A few guests smiled. One could hear something of longing in the smile.
“As a child,” Dr. AuDHS continued, “I didn’t have to look for meaning. The meaning was there: presence. Play. Curiosity. Joy. Relationship. When something was boring, I left it. When something fulfilled me, I lost myself in it.”
Hans thought of his own childhood – it was, strangely enough, not warm, not cold; it was correct, bourgeois, well-groomed. And he thought that perhaps he had never lost himself, but had only ever complied.
“As an adult,” said Dr. AuDHS, “something is added: duty. Responsibility. Wage labor. Organization. Things that are not automatically fun – but that are necessary because they carry our life.”
The word “carry” was well chosen; it had something physical.
“And with that,” he continued, “meaning-making begins exactly where I can choose: in my free time. In my shaping. In my goals.”
He paused for a moment.
“A modern word for this is flow,” he said. “I call it that today – and I deliberately phrase it simply: Happiness is the union of two states: euphoria and hyperfocus. So: joy and immersion. Fun and concentration.”
Hans felt how the ring on his finger – if it had been able to speak – would have nodded. Euphoria, hyperfocus: those were words that smelled of AuDHS, of the acronym that was more than a name.
“Only euphoria without focus,” said Dr. AuDHS, “can tip into boredom.
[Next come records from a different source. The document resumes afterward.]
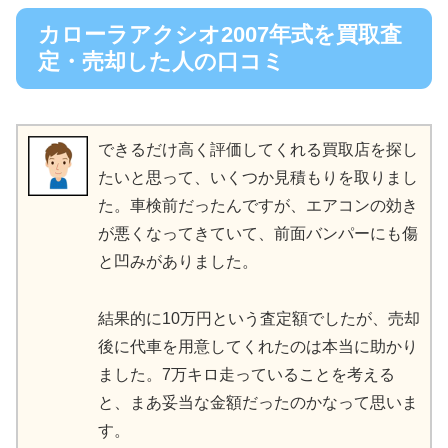
カローラアクシオ2007年式を買取査
定・売却した人の口コミ
できるだけ高く評価してくれる買取店を探し
たいと思って、いくつか見積もりを取りまし
た。車検前だったんですが、エアコンの効き
が悪くなってきていて、前面バンパーにも傷
と凹みがありました。
結果的に10万円という査定額でしたが、売却
後に代車を用意してくれたのは本当に助かり
ました。7万キロ走っていることを考える
と、まあ妥当な金額だったのかなって思いま
す。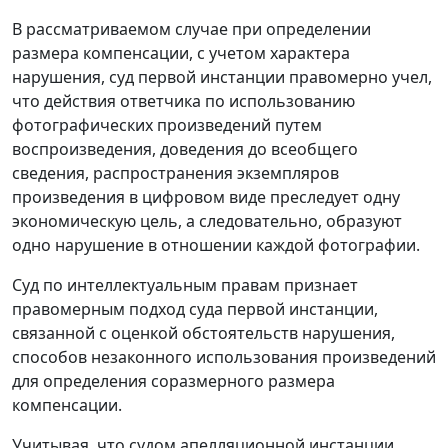
В рассматриваемом случае при определении
размера компенсации, с учетом характера
нарушения, суд первой инстанции правомерно учел,
что действия ответчика по использованию
фотографических произведений путем
воспроизведения, доведения до всеобщего
сведения, распространения экземпляров
произведения в цифровом виде преследует одну
экономическую цель, а следовательно, образуют
одно нарушение в отношении каждой фотографии.
Суд по интеллектуальным правам признает
правомерным подход суда первой инстанции,
связанной с оценкой обстоятельств нарушения,
способов незаконного использования произведений
для определения соразмерного размера
компенсации.
Учитывая, что судом апелляционной инстанции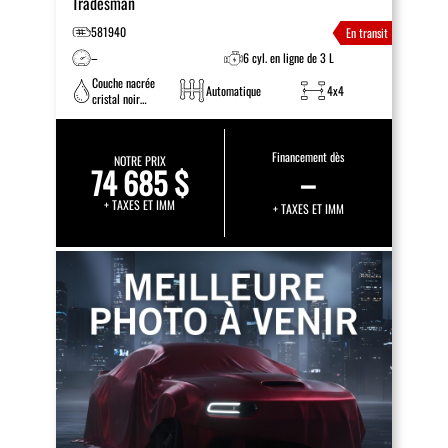
Tradesman
581940
En transit
–
6 cyl. en ligne de 3 L
Couche nacrée
Automatique
4x4
cristal noir
étincelant
Financement dès
NOTRE PRIX
74 685 $
–
+ TAXES ET IMM
+ TAXES ET IMM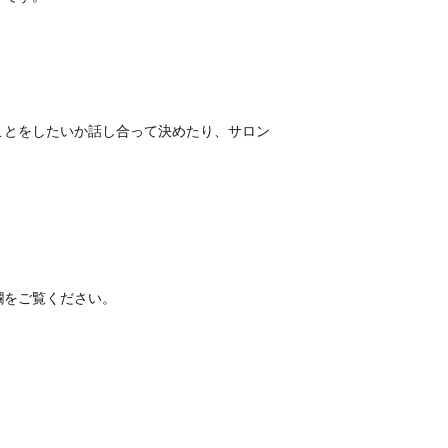
ことをしたいか話し合って決めたり、サロン
欄をご覧ください。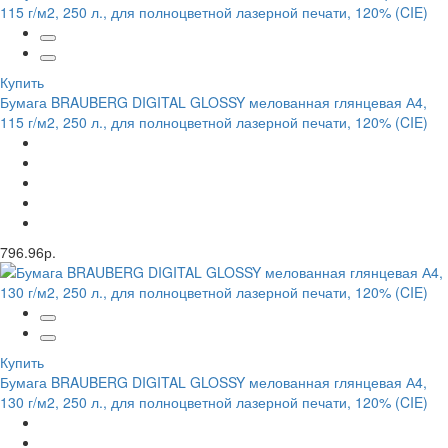
Купить
Бумага BRAUBERG DIGITAL GLOSSY мелованная глянцевая А4,
115 г/м2, 250 л., для полноцветной лазерной печати, 120% (CIE)
796.96р.
Купить
Бумага BRAUBERG DIGITAL GLOSSY мелованная глянцевая А4,
130 г/м2, 250 л., для полноцветной лазерной печати, 120% (CIE)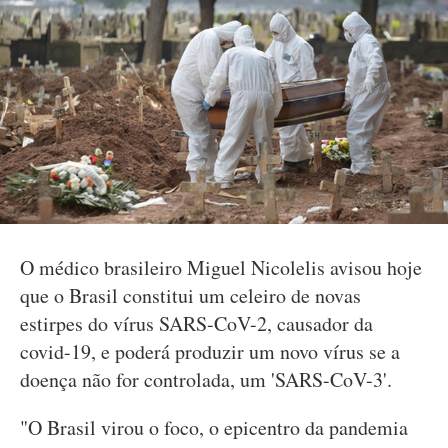
O médico brasileiro Miguel Nicolelis avisou hoje
que o Brasil constitui um celeiro de novas
estirpes do vírus SARS-CoV-2, causador da
covid-19, e poderá produzir um novo vírus se a
doença não for controlada, um 'SARS-CoV-3'.
"O Brasil virou o foco, o epicentro da pandemia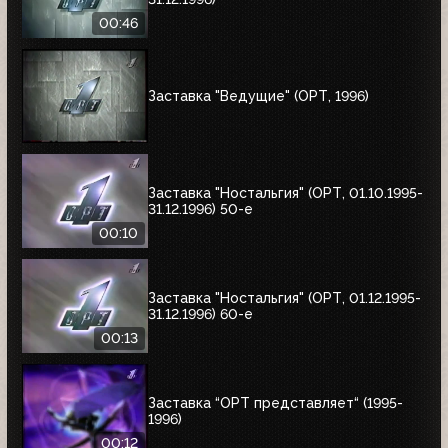
00:46
Заставка "Ведущие" (ОРТ, 1996)
Заставка "Ностальгия" (ОРТ, 01.10.1995-
31.12.1996) 50-е
00:10
Заставка "Ностальгия" (ОРТ, 01.12.1995-
31.12.1996) 60-е
00:13
Заставка “ОРТ представляет“ (1995-
1996)
00:12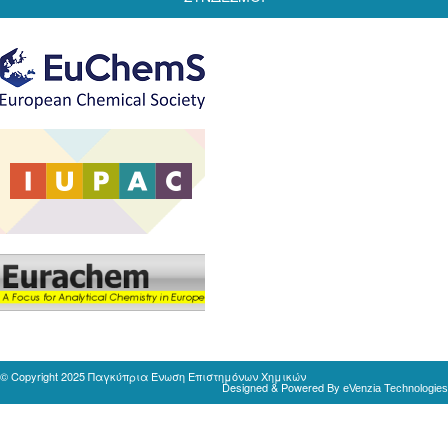
© Copyright 2025 Παγκύπρια Ένωση Επιστημόνων Χημικών
Designed & Powered By
eVenzia Technologies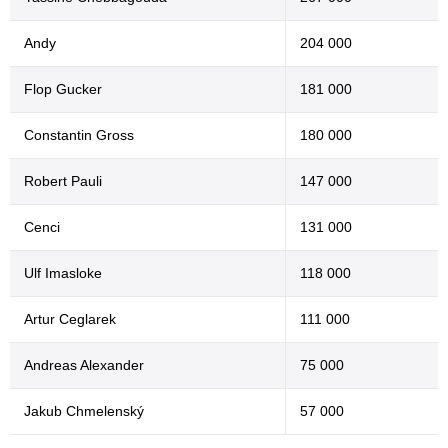
Andy
204 000
Flop Gucker
181 000
Constantin Gross
180 000
Robert Pauli
147 000
Cenci
131 000
Ulf Imasloke
118 000
Artur Ceglarek
111 000
Andreas Alexander
75 000
Jakub Chmelenský
57 000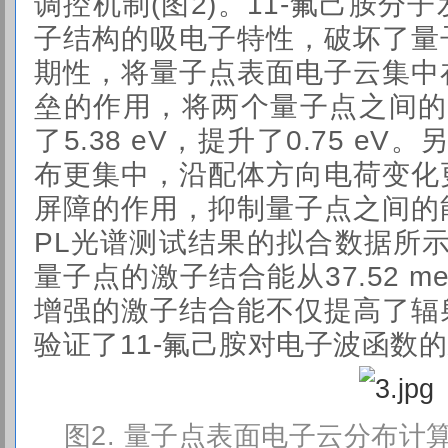
调控机制(图2)。11-氟己胺分
子结构的吸电子特性，破坏了量
期性，将量子点表面电子云集中
垒的作用，将两个量子点之间的电子
了5.38 eV，提升了0.75 e
布更集中，沿配体方向电荷变化
屏障的作用，抑制量子点之间的
PL光谱测试结果的拟合数据所示
量子点的激子结合能从37.52 me
增强的激子结合能不仅提高了辐
验证了11-氟己胺对电子波函数
图2. 量子点表面电子云分布计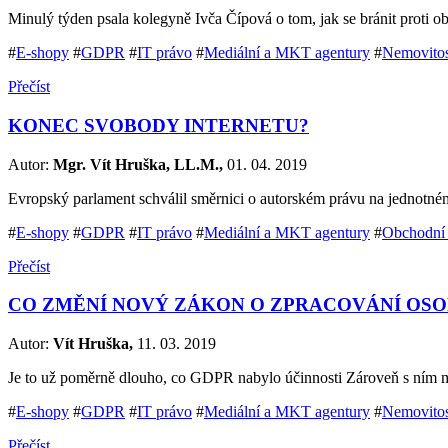
Minulý týden psala kolegyně Ivča Čípová o tom, jak se bránit proti o
#
E-shopy
#
GDPR
#
IT právo
#
Mediální a MKT agentury
#
Nemovitos
Přečíst
KONEC SVOBODY INTERNETU?
Autor:
Mgr. Vít Hruška, LL.M.,
01. 04. 2019
Evropský parlament schválil směrnici o autorském právu na jednotné
#
E-shopy
#
GDPR
#
IT právo
#
Mediální a MKT agentury
#
Obchodní
Přečíst
CO ZMĚNÍ NOVÝ ZÁKON O ZPRACOVÁNÍ OSO
Autor:
Vít Hruška,
11. 03. 2019
Je to už poměrně dlouho, co GDPR nabylo účinnosti Zároveň s ním 
#
E-shopy
#
GDPR
#
IT právo
#
Mediální a MKT agentury
#
Nemovitos
Přečíst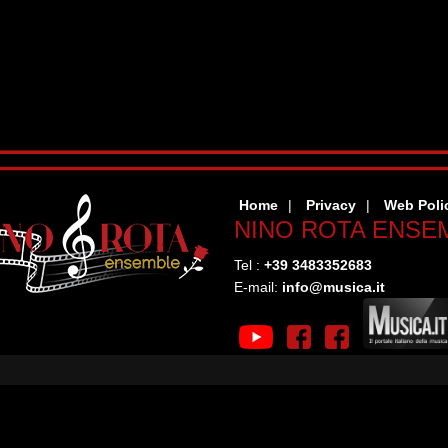
Home
Privacy
Web Poli
NINO ROTA ENSE
Tel :
+39 3483352683
E-mail:
info@musica.it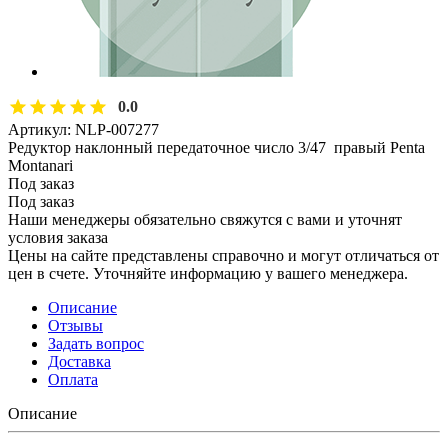
0.0
Артикул:
NLP-007277
Редуктор наклонный передаточное число 3/47 правый Penta
Montanari
Под заказ
Под заказ
Наши менеджеры обязательно свяжутся с вами и уточнят
условия заказа
Цены на сайте представлены справочно и могут отличаться от
цен в счете. Уточняйте информацию у вашего менеджера.
Описание
Отзывы
Задать вопрос
Доставка
Оплата
Описание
Because I do stimulate, but I don’t dive in. Only focus without euphoria can feel like compulsion. Because I do function, but I don’t live.”
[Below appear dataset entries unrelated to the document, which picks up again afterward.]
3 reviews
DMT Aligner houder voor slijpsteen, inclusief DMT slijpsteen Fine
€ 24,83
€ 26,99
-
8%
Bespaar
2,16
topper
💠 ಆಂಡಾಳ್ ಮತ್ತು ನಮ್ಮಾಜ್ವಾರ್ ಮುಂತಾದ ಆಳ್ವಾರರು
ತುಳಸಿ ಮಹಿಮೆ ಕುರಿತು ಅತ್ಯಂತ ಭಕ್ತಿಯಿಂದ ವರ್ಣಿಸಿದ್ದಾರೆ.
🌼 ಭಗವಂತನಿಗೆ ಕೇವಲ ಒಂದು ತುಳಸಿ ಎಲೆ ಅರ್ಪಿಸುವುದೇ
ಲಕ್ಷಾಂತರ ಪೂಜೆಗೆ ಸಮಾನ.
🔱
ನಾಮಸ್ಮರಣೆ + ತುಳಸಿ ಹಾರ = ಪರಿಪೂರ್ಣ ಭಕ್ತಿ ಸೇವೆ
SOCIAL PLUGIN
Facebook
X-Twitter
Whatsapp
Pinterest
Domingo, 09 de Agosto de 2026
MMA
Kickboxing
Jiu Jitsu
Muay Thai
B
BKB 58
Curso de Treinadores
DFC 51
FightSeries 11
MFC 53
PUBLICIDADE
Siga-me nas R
He said “don’t live” so quietly that it was hard precisely because of that.
“Flow arises,” he said, “when both come together: when something really interests me – and at the same time challenges me. When I sense: That is me. Here I am awake.”
Hans thought of the moment in the GYMcube when the dumbbell was heavy and yet the body wanted to; he thought of the counting, of the log, of the noting. Awake, yes. But was it life? Or was it optimization?
“And from that,” said Dr. AuDHS, “follows a practical task: I have to find out which activities both delight and captivate me at the same time. And I have to build my life so that I get as much of them as possible. This is not romanticism. This is life architecture.”
Life architecture – a word that sounded like a draft in the music room.
“A central word in this lecture,” he continued, “is diversion.”